Start of Provided records

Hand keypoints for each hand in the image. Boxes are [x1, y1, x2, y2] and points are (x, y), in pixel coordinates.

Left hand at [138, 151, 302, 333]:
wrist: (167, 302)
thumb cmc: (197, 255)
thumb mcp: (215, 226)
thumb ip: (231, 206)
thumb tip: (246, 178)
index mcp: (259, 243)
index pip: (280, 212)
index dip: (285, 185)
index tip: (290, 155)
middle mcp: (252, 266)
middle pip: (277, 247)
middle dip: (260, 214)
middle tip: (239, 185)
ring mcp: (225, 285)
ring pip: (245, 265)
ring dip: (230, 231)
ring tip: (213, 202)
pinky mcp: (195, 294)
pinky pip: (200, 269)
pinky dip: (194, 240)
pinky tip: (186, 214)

End of Provided records
Start of Provided records

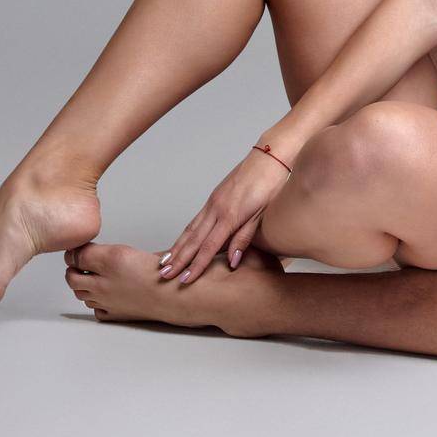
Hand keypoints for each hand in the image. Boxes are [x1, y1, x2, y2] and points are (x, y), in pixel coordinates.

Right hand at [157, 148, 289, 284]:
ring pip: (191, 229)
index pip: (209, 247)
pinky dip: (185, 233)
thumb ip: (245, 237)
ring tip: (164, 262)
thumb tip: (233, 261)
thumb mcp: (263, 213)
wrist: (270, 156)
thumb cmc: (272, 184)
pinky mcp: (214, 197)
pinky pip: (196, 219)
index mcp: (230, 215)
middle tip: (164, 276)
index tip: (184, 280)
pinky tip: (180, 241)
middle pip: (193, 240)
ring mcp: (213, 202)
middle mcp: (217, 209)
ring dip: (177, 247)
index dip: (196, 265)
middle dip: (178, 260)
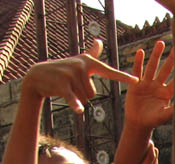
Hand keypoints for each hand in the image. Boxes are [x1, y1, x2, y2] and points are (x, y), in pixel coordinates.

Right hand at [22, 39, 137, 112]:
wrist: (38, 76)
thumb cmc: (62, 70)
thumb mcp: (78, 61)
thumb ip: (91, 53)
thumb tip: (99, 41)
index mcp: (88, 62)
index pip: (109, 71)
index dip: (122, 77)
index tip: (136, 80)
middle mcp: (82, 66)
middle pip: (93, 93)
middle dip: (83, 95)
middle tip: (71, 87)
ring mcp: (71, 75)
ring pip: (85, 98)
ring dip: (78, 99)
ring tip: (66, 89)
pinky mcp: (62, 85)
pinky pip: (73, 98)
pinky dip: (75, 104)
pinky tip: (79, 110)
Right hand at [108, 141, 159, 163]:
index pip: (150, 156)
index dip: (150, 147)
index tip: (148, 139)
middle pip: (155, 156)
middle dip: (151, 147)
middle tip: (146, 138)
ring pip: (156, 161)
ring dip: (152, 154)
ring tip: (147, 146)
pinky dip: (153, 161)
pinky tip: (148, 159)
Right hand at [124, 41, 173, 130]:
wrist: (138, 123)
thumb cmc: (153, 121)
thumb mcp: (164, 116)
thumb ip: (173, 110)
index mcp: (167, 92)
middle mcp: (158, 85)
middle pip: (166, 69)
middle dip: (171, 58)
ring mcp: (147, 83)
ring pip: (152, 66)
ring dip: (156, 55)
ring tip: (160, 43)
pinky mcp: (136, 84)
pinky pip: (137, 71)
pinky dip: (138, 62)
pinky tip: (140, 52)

End of Provided records
Start of Provided records

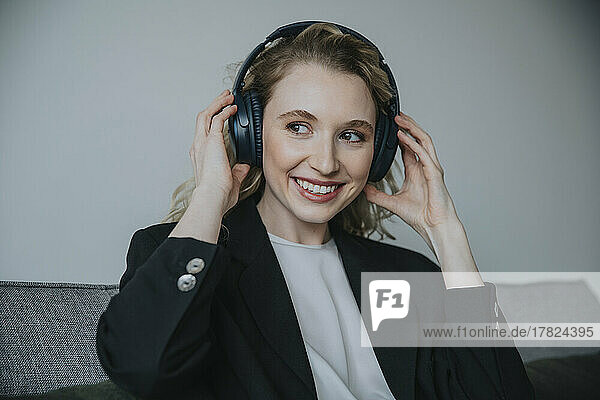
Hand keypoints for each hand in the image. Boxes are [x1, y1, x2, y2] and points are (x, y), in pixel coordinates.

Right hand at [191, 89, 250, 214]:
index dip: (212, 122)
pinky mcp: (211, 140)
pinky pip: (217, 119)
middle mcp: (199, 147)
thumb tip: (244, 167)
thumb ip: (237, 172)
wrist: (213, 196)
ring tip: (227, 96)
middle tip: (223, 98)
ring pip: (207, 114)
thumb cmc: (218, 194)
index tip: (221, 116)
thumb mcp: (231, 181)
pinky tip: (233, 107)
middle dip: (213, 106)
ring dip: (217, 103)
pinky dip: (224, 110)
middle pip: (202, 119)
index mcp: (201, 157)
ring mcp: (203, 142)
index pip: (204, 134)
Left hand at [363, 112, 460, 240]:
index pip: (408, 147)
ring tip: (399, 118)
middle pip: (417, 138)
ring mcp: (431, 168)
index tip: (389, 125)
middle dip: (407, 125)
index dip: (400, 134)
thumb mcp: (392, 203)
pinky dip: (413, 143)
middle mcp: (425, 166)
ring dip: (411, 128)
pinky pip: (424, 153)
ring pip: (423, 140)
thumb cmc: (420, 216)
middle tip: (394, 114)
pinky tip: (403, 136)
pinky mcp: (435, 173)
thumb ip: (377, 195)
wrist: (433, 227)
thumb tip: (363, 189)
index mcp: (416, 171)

End of Provided records

Task prompt>
Look back at the data above. Transcribe exactly the lines starting at the line that contains "index pip: (280, 212)" and ending at the line that contains "pinky tip: (186, 214)".

Written solution>
index pip: (280, 212)
index dip: (285, 185)
index tip: (290, 155)
middle mcp: (252, 266)
middle pip: (277, 247)
middle dip: (260, 214)
middle tip: (239, 185)
ring mcp: (225, 285)
ring pip: (245, 265)
ring dip: (230, 231)
ring tip: (213, 202)
pinky mcp: (195, 294)
pinky pip: (200, 269)
pinky dip: (194, 240)
pinky tip: (186, 214)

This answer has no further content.